DATA SUPPLIED START

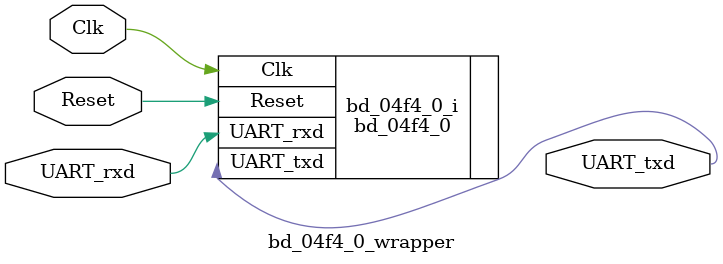
<source format=v>
`timescale 1 ps / 1 ps

module bd_04f4_0_wrapper
   (Clk,
    Reset,
    UART_rxd,
    UART_txd);
  input Clk;
  input Reset;
  input UART_rxd;
  output UART_txd;

  wire Clk;
  wire Reset;
  wire UART_rxd;
  wire UART_txd;

  bd_04f4_0 bd_04f4_0_i
       (.Clk(Clk),
        .Reset(Reset),
        .UART_rxd(UART_rxd),
        .UART_txd(UART_txd));
endmodule

</source>
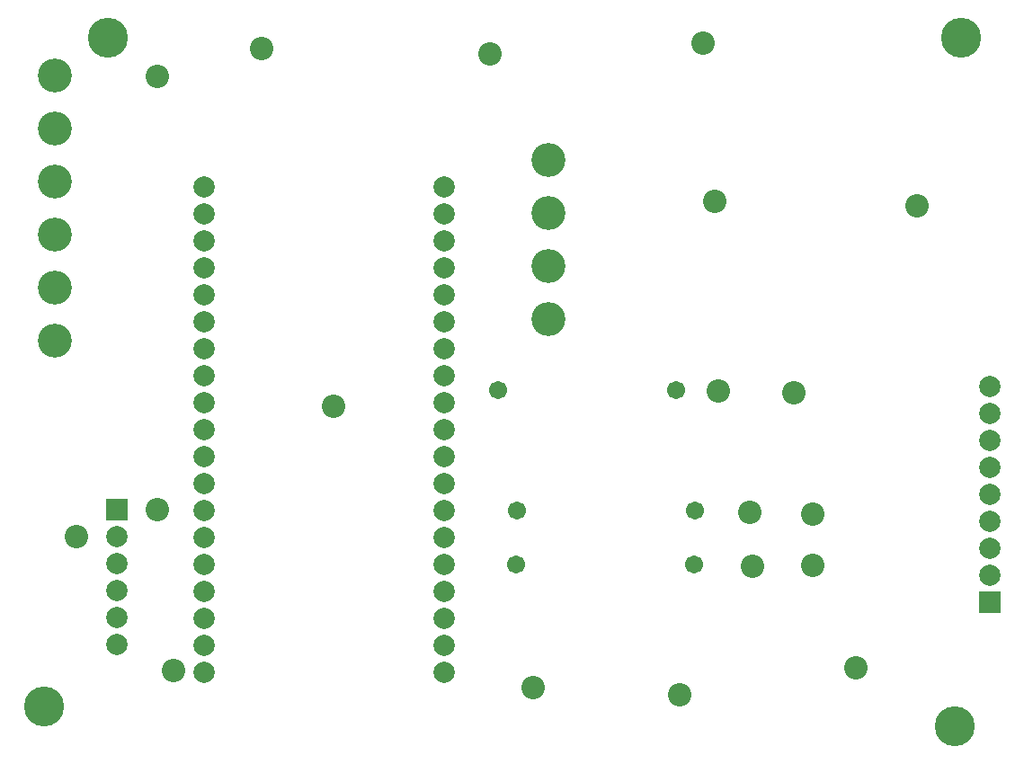
<source format=gbs>
G04*
G04 #@! TF.GenerationSoftware,Altium Limited,Altium Designer,25.3.3 (18)*
G04*
G04 Layer_Color=16711935*
%FSLAX44Y44*%
%MOMM*%
G71*
G04*
G04 #@! TF.SameCoordinates,66C2ACA9-6224-4F19-AAD4-62AA9E2CECE1*
G04*
G04*
G04 #@! TF.FilePolarity,Negative*
G04*
G01*
G75*
%ADD12C,2.0032*%
%ADD13C,1.7032*%
%ADD14C,3.7592*%
%ADD15R,2.0032X2.0032*%
%ADD16C,2.2032*%
%ADD17C,3.2032*%
D12*
X190000Y540000D02*
D03*
Y514600D02*
D03*
Y489200D02*
D03*
Y463800D02*
D03*
Y438400D02*
D03*
Y413000D02*
D03*
Y387600D02*
D03*
Y362200D02*
D03*
Y336800D02*
D03*
Y311400D02*
D03*
Y286000D02*
D03*
Y260600D02*
D03*
Y235200D02*
D03*
Y209800D02*
D03*
Y184400D02*
D03*
Y159000D02*
D03*
Y133600D02*
D03*
Y108200D02*
D03*
Y82800D02*
D03*
X416500D02*
D03*
Y108200D02*
D03*
Y133600D02*
D03*
Y159000D02*
D03*
Y184400D02*
D03*
Y209800D02*
D03*
Y235200D02*
D03*
Y260600D02*
D03*
Y286000D02*
D03*
Y311400D02*
D03*
Y336800D02*
D03*
Y362200D02*
D03*
Y387600D02*
D03*
Y413000D02*
D03*
Y438400D02*
D03*
Y463800D02*
D03*
Y489200D02*
D03*
Y514600D02*
D03*
Y540000D02*
D03*
X930000Y173800D02*
D03*
Y199200D02*
D03*
Y224600D02*
D03*
Y250000D02*
D03*
Y275400D02*
D03*
Y300800D02*
D03*
Y326200D02*
D03*
Y351600D02*
D03*
X108500Y209940D02*
D03*
Y184540D02*
D03*
Y159140D02*
D03*
Y133740D02*
D03*
Y108340D02*
D03*
D13*
X485000Y235000D02*
D03*
X653000D02*
D03*
X484000Y184000D02*
D03*
X652000D02*
D03*
X467000Y348000D02*
D03*
X635000D02*
D03*
D14*
X897000Y32000D02*
D03*
X40000Y50000D02*
D03*
X100000Y680000D02*
D03*
X903000D02*
D03*
D15*
X930000Y148400D02*
D03*
X108500Y235340D02*
D03*
D16*
X706500Y182250D02*
D03*
X746000Y346000D02*
D03*
X763500Y183250D02*
D03*
Y231250D02*
D03*
X674500Y347250D02*
D03*
X704500Y233250D02*
D03*
X804000Y87000D02*
D03*
X862000Y522000D02*
D03*
X671000Y526000D02*
D03*
X312000Y333250D02*
D03*
X70000Y210000D02*
D03*
X161290Y83820D02*
D03*
X146000Y644000D02*
D03*
X146600Y235340D02*
D03*
X460000Y665000D02*
D03*
X245000Y670000D02*
D03*
X500500Y68250D02*
D03*
X660000Y675000D02*
D03*
X638500Y61250D02*
D03*
D17*
X50000Y645000D02*
D03*
Y545000D02*
D03*
Y495000D02*
D03*
Y395000D02*
D03*
Y445000D02*
D03*
Y595000D02*
D03*
X515000Y565000D02*
D03*
Y515000D02*
D03*
Y465000D02*
D03*
Y415000D02*
D03*
M02*

</source>
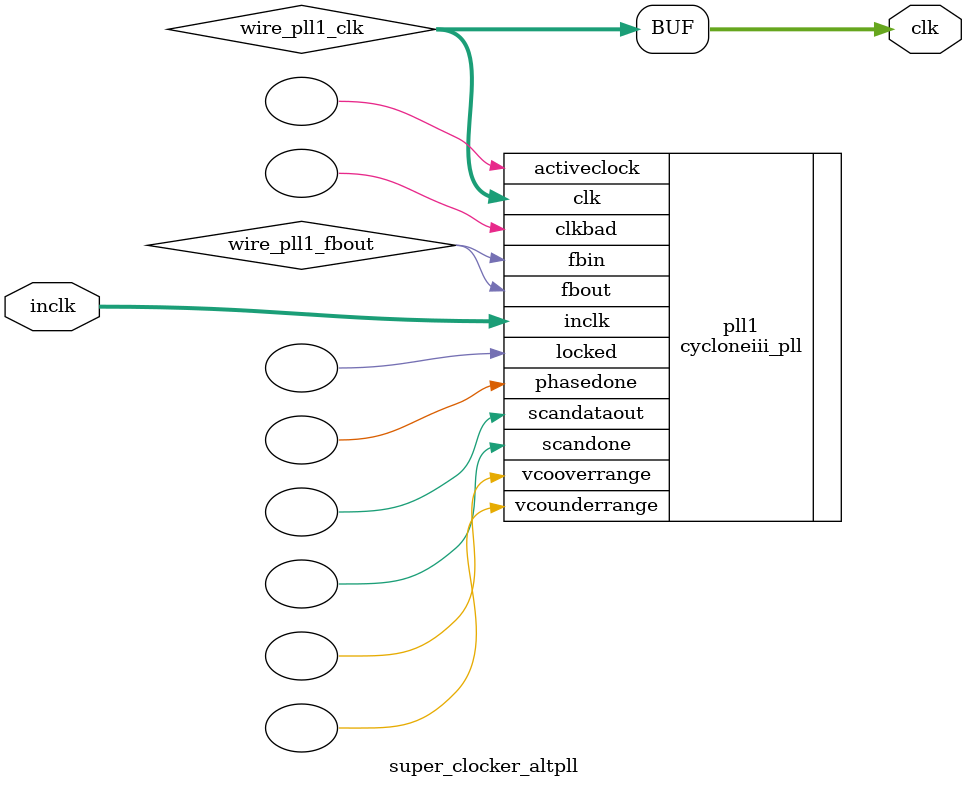
<source format=v>






//synthesis_resources = cycloneiii_pll 1 
//synopsys translate_off
`timescale 1 ps / 1 ps
//synopsys translate_on
module  super_clocker_altpll
	( 
	clk,
	inclk) /* synthesis synthesis_clearbox=1 */;
	output   [4:0]  clk;
	input   [1:0]  inclk;
`ifndef ALTERA_RESERVED_QIS
// synopsys translate_off
`endif
	tri0   [1:0]  inclk;
`ifndef ALTERA_RESERVED_QIS
// synopsys translate_on
`endif

	wire  [4:0]   wire_pll1_clk;
	wire  wire_pll1_fbout;

	cycloneiii_pll   pll1
	( 
	.activeclock(),
	.clk(wire_pll1_clk),
	.clkbad(),
	.fbin(wire_pll1_fbout),
	.fbout(wire_pll1_fbout),
	.inclk(inclk),
	.locked(),
	.phasedone(),
	.scandataout(),
	.scandone(),
	.vcooverrange(),
	.vcounderrange()
	`ifndef FORMAL_VERIFICATION
	// synopsys translate_off
	`endif
	,
	.areset(1'b0),
	.clkswitch(1'b0),
	.configupdate(1'b0),
	.pfdena(1'b1),
	.phasecounterselect({3{1'b0}}),
	.phasestep(1'b0),
	.phaseupdown(1'b0),
	.scanclk(1'b0),
	.scanclkena(1'b1),
	.scandata(1'b0)
	`ifndef FORMAL_VERIFICATION
	// synopsys translate_on
	`endif
	);
	defparam
		pll1.bandwidth_type = "auto",
		pll1.clk0_divide_by = 25,
		pll1.clk0_duty_cycle = 50,
		pll1.clk0_multiply_by = 56,
		pll1.clk0_phase_shift = "0",
		pll1.compensate_clock = "clk0",
		pll1.inclk0_input_frequency = 20000,
		pll1.operation_mode = "normal",
		pll1.pll_type = "auto",
		pll1.lpm_type = "cycloneiii_pll";
	assign
		clk = wire_pll1_clk;
endmodule //super_clocker_altpll
//VALID FILE

</source>
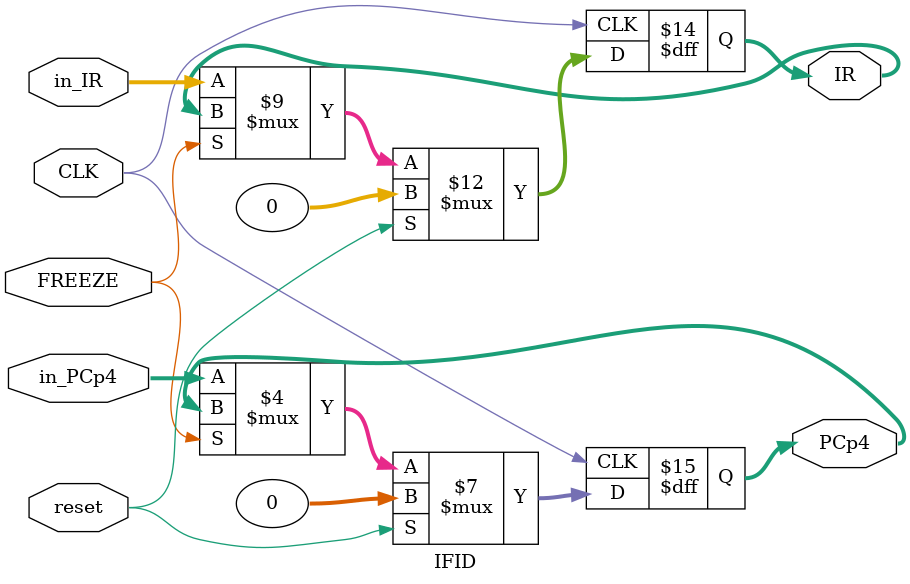
<source format=v>
module IFID(
    input [31:0] in_IR,
    input [31:0] in_PCp4,
	
    input FREEZE,
    input CLK,
	input reset,
	
    output reg [31:0] IR,
    output reg [31:0] PCp4
    );

	initial begin
		IR <= 0;
		PCp4 <= 0;
	end

    always @ (posedge CLK) begin
		if(reset) begin
			IR <= 0;
			PCp4 <= 0;
		end
        else if(!FREEZE) begin
            IR <= in_IR;
            PCp4 <= in_PCp4;
        end
    end

endmodule
</source>
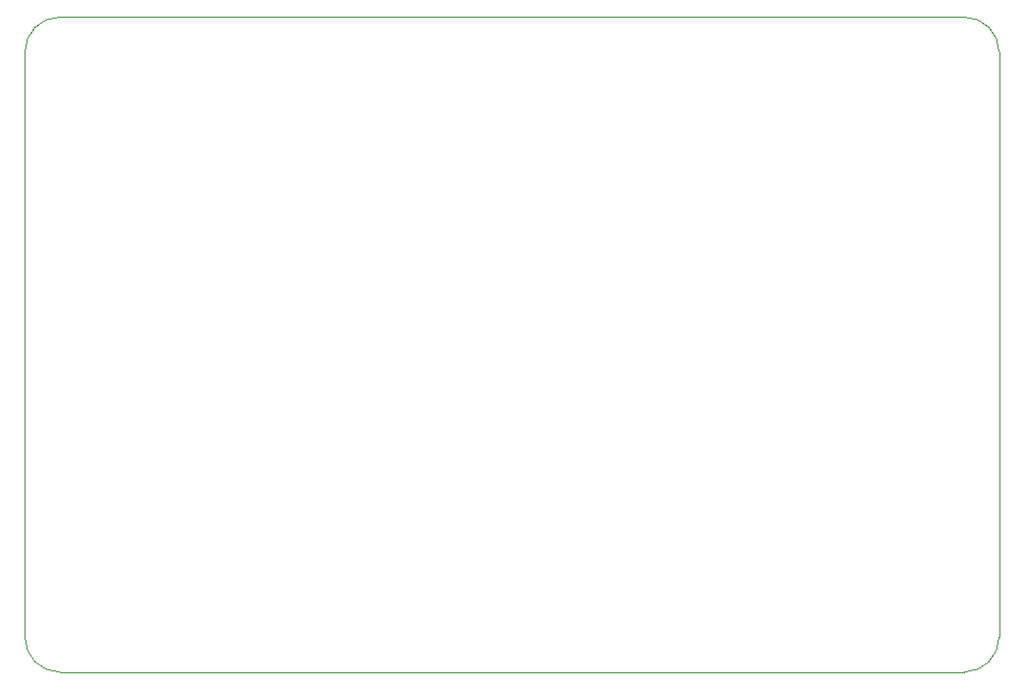
<source format=gm1>
G04 #@! TF.GenerationSoftware,KiCad,Pcbnew,(6.0.2)*
G04 #@! TF.CreationDate,2022-10-12T22:23:14+11:00*
G04 #@! TF.ProjectId,usb_xwitch,7573625f-7877-4697-9463-682e6b696361,0.2*
G04 #@! TF.SameCoordinates,Original*
G04 #@! TF.FileFunction,Profile,NP*
%FSLAX46Y46*%
G04 Gerber Fmt 4.6, Leading zero omitted, Abs format (unit mm)*
G04 Created by KiCad (PCBNEW (6.0.2)) date 2022-10-12 22:23:14*
%MOMM*%
%LPD*%
G01*
G04 APERTURE LIST*
G04 #@! TA.AperFunction,Profile*
%ADD10C,0.100000*%
G04 #@! TD*
G04 APERTURE END LIST*
D10*
X100000000Y-133500000D02*
G75*
G03*
X103000000Y-136500000I3000001J1D01*
G01*
X181000000Y-136500000D02*
X103000000Y-136500000D01*
X103000000Y-80000000D02*
X181000000Y-80000000D01*
X184000000Y-83000000D02*
G75*
G03*
X181000000Y-80000000I-3000001J-1D01*
G01*
X181000000Y-136500000D02*
G75*
G03*
X184000000Y-133500000I-1J3000001D01*
G01*
X103000000Y-80000000D02*
G75*
G03*
X100000000Y-83000000I1J-3000001D01*
G01*
X184000000Y-83000000D02*
X184000000Y-133500000D01*
X100000000Y-83000000D02*
X100000000Y-133500000D01*
M02*

</source>
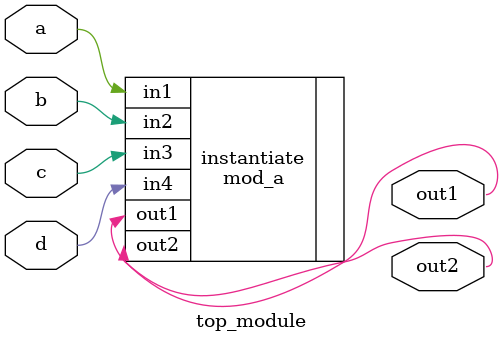
<source format=v>
module top_module ( 
    input a, 
    input b, 
    input c,
    input d,
    output out1,
    output out2
);
mod_a instantiate(.out1(out1),.out2(out2),.in1(a),.in2(b),.in3(c),.in4(d));
endmodule

</source>
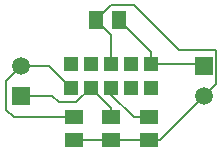
<source format=gtl>
G04 DipTrace 3.2.0.1*
G04 09342-01_gorabn6_0_10.gtl*
%MOIN*%
G04 #@! TF.FileFunction,Copper,L1,Top*
G04 #@! TF.Part,Single*
G04 #@! TA.AperFunction,Conductor*
%ADD13C,0.006*%
G04 #@! TA.AperFunction,ComponentPad*
%ADD15R,0.059055X0.059055*%
%ADD16C,0.059055*%
%ADD17R,0.051181X0.059055*%
%ADD18R,0.059055X0.051181*%
%ADD19R,0.047244X0.047244*%
%FSLAX26Y26*%
G04*
G70*
G90*
G75*
G01*
G04 Top*
%LPD*%
X924709Y846756D2*
D13*
Y884945D1*
X815654Y994000D1*
X924709Y846756D2*
X1093705D1*
X1100201Y840260D1*
X665850Y594000D2*
X790850D1*
X915850D1*
X790850Y846756D2*
Y944000D1*
X740850Y994000D1*
X915850Y594000D2*
X953941D1*
X1100201Y740260D1*
X740850Y994000D2*
X790850Y1044000D1*
X865850D1*
X1015850Y894000D1*
X1140850D1*
Y780909D1*
X1100201Y740260D1*
X490004Y840260D2*
X584748D1*
X656992Y768016D1*
X490004Y840260D2*
X440850Y791106D1*
Y694000D1*
X466047Y668803D1*
X665850D1*
X490004Y740260D2*
X594591D1*
X615850Y719000D1*
X674906D1*
X723921Y768016D1*
X790850Y668803D2*
Y701087D1*
X723921Y768016D1*
X790850D2*
Y744000D1*
X866047Y668803D1*
X915850D1*
D15*
X490004Y740260D3*
D16*
Y840260D3*
D17*
X740850Y994000D3*
X815654D3*
D18*
X915850Y594000D3*
Y668803D3*
X790850Y594000D3*
Y668803D3*
X665850Y594000D3*
Y668803D3*
D19*
X656992Y846756D3*
X723921D3*
X790850D3*
X857780D3*
X924709D3*
X656992Y768016D3*
X723921D3*
X790850D3*
X857780D3*
X924709D3*
D15*
X1100201Y840260D3*
D16*
Y740260D3*
M02*

</source>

DATA SUPPLIED END

WHAT IS NEEDED » From the records above, return each line that includes "FileFunction".

ANSWER BOX »
G04 #@! TF.FileFunction,Profile,NP*
G04 #@! TF.FileFunction,Copper,L1,Top*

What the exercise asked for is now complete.